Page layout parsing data
<<<<

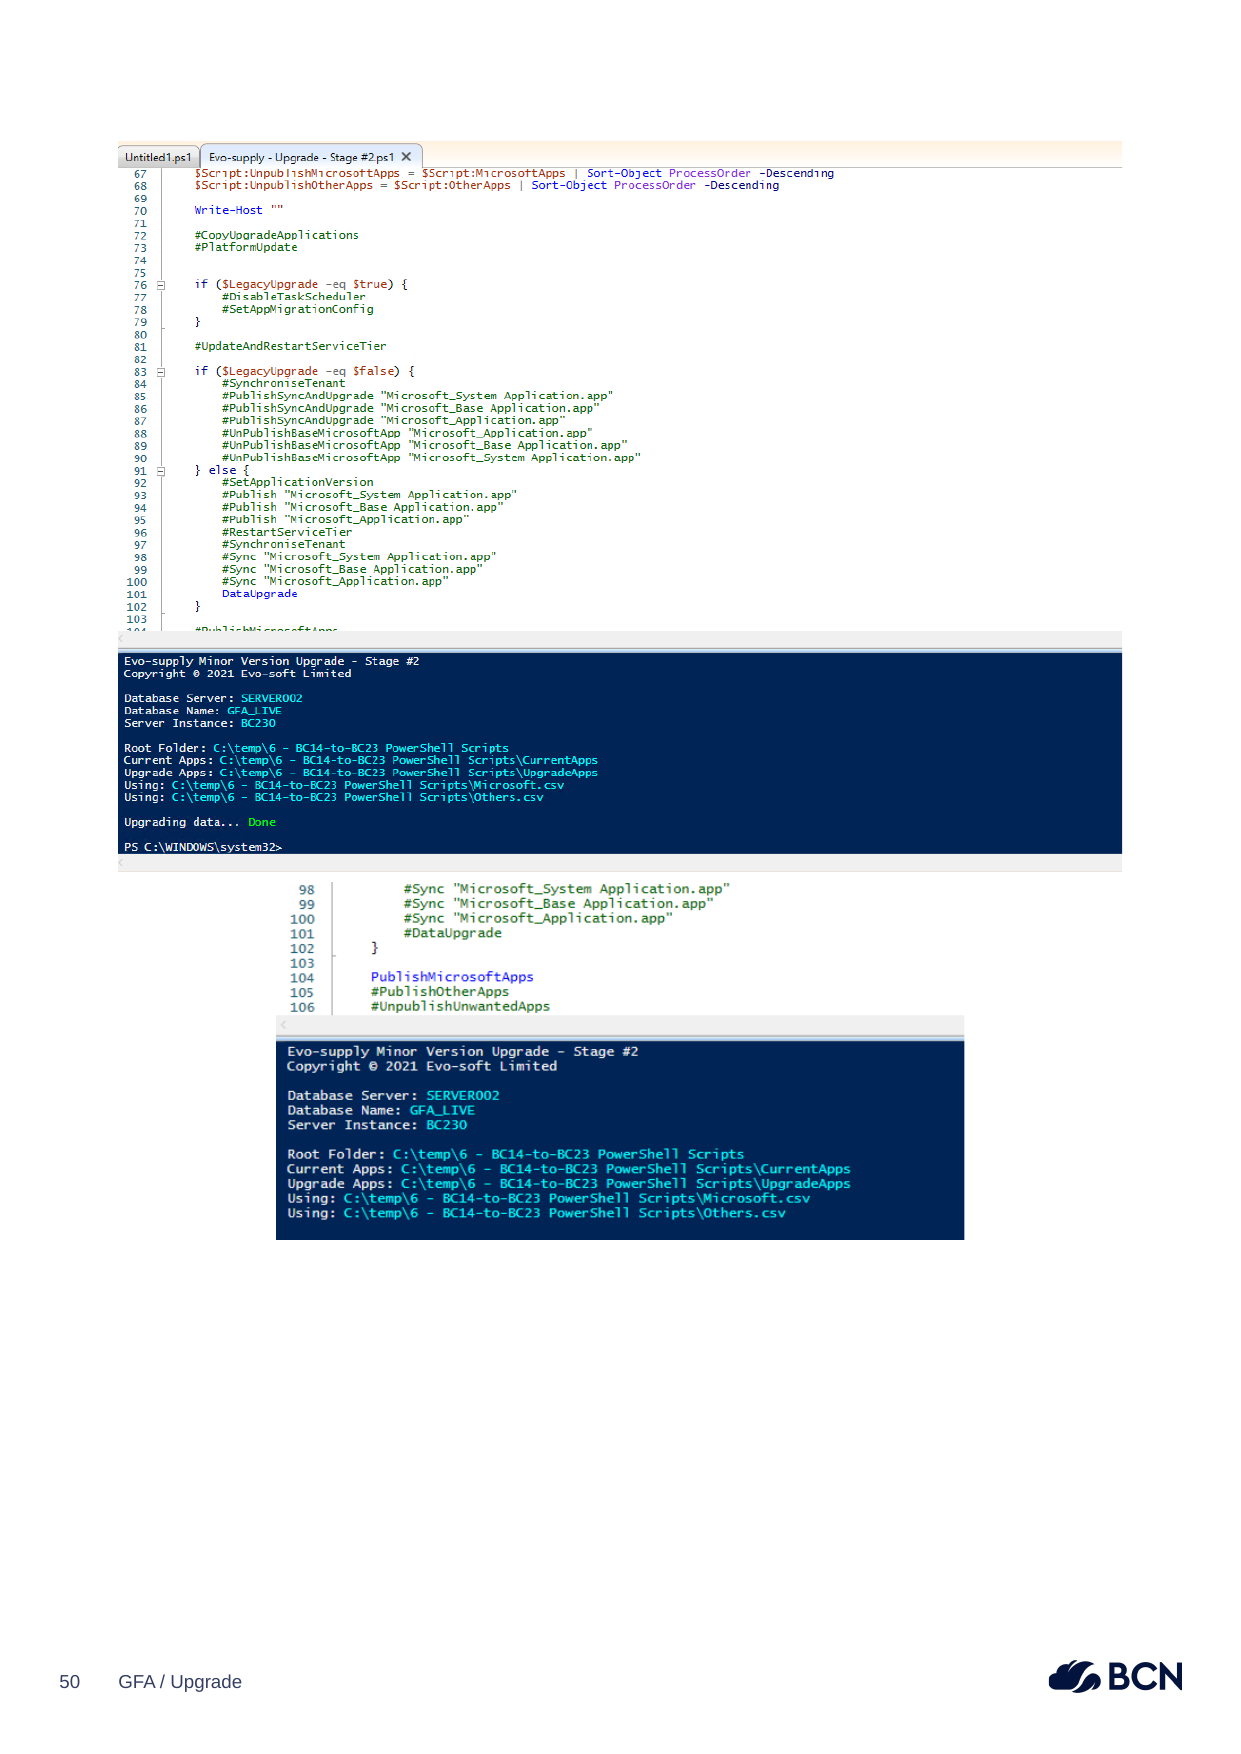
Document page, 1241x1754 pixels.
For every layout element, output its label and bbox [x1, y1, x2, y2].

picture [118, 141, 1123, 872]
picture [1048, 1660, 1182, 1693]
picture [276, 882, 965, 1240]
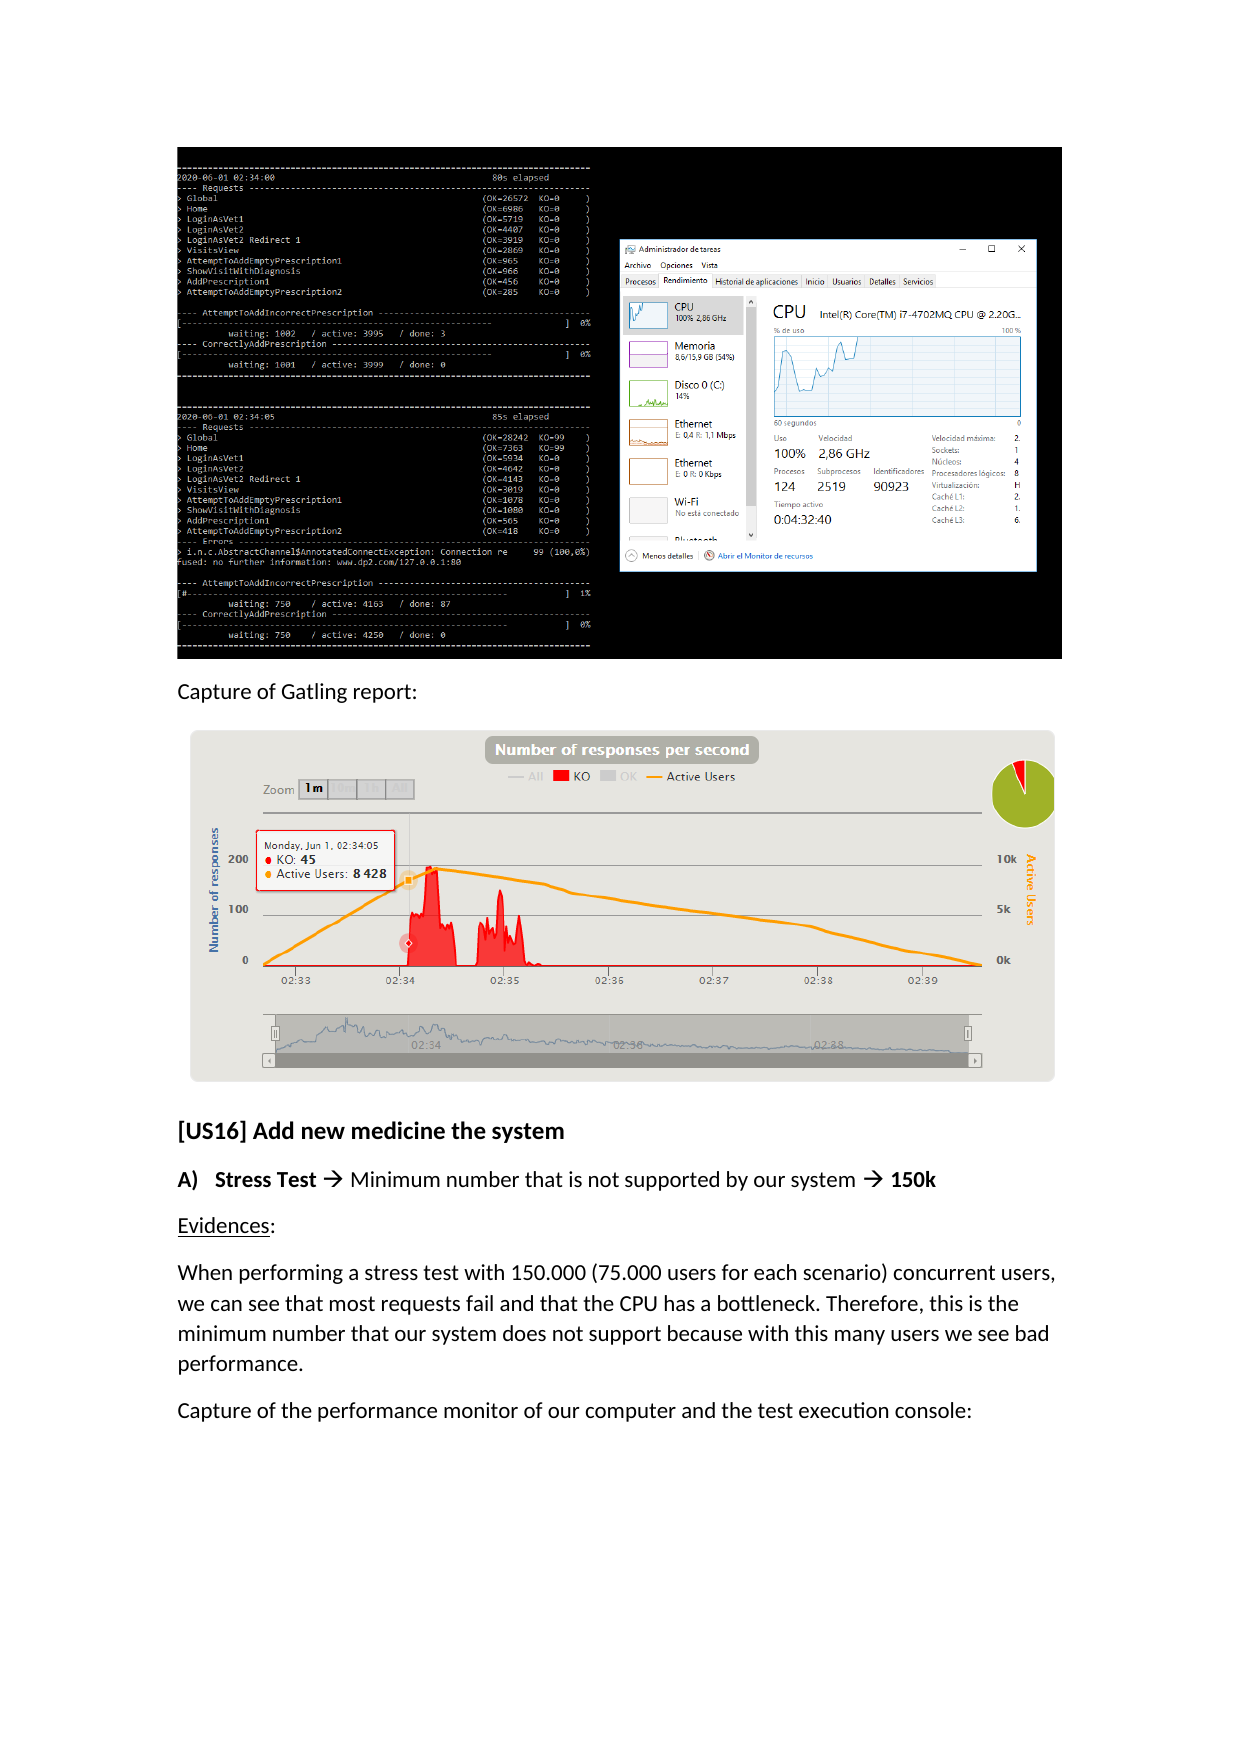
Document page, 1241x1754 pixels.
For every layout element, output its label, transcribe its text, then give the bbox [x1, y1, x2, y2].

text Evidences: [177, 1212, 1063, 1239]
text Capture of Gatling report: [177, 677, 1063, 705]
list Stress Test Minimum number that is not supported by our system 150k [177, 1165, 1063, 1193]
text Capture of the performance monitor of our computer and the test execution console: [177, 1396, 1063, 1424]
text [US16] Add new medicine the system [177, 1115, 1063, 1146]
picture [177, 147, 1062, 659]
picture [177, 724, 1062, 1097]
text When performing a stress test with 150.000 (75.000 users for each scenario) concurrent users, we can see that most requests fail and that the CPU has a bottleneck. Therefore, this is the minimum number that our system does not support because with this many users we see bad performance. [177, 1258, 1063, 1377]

>>>>

* **Problem description**
Every record above must be repeated exactly, with the pictures dropped.

* **Task output**
Document page, 1241x1754 pixels.
For every layout element, output its label and bbox [x1, y1, x2, y2].

picture [118, 141, 1123, 872]
picture [1048, 1660, 1182, 1693]
picture [276, 882, 965, 1240]
Document page, 1241x1754 pixels.
For every layout element, output its label, transcribe its text, then give the bbox [x1, y1, x2, y2].

text Evidences: [177, 1212, 1063, 1239]
text Capture of Gatling report: [177, 677, 1063, 705]
list Stress Test Minimum number that is not supported by our system 150k [177, 1165, 1063, 1193]
text Capture of the performance monitor of our computer and the test execution console: [177, 1396, 1063, 1424]
text [US16] Add new medicine the system [177, 1115, 1063, 1146]
picture [177, 147, 1062, 659]
picture [177, 724, 1062, 1097]
text When performing a stress test with 150.000 (75.000 users for each scenario) concurrent users, we can see that most requests fail and that the CPU has a bottleneck. Therefore, this is the minimum number that our system does not support because with this many users we see bad performance. [177, 1258, 1063, 1377]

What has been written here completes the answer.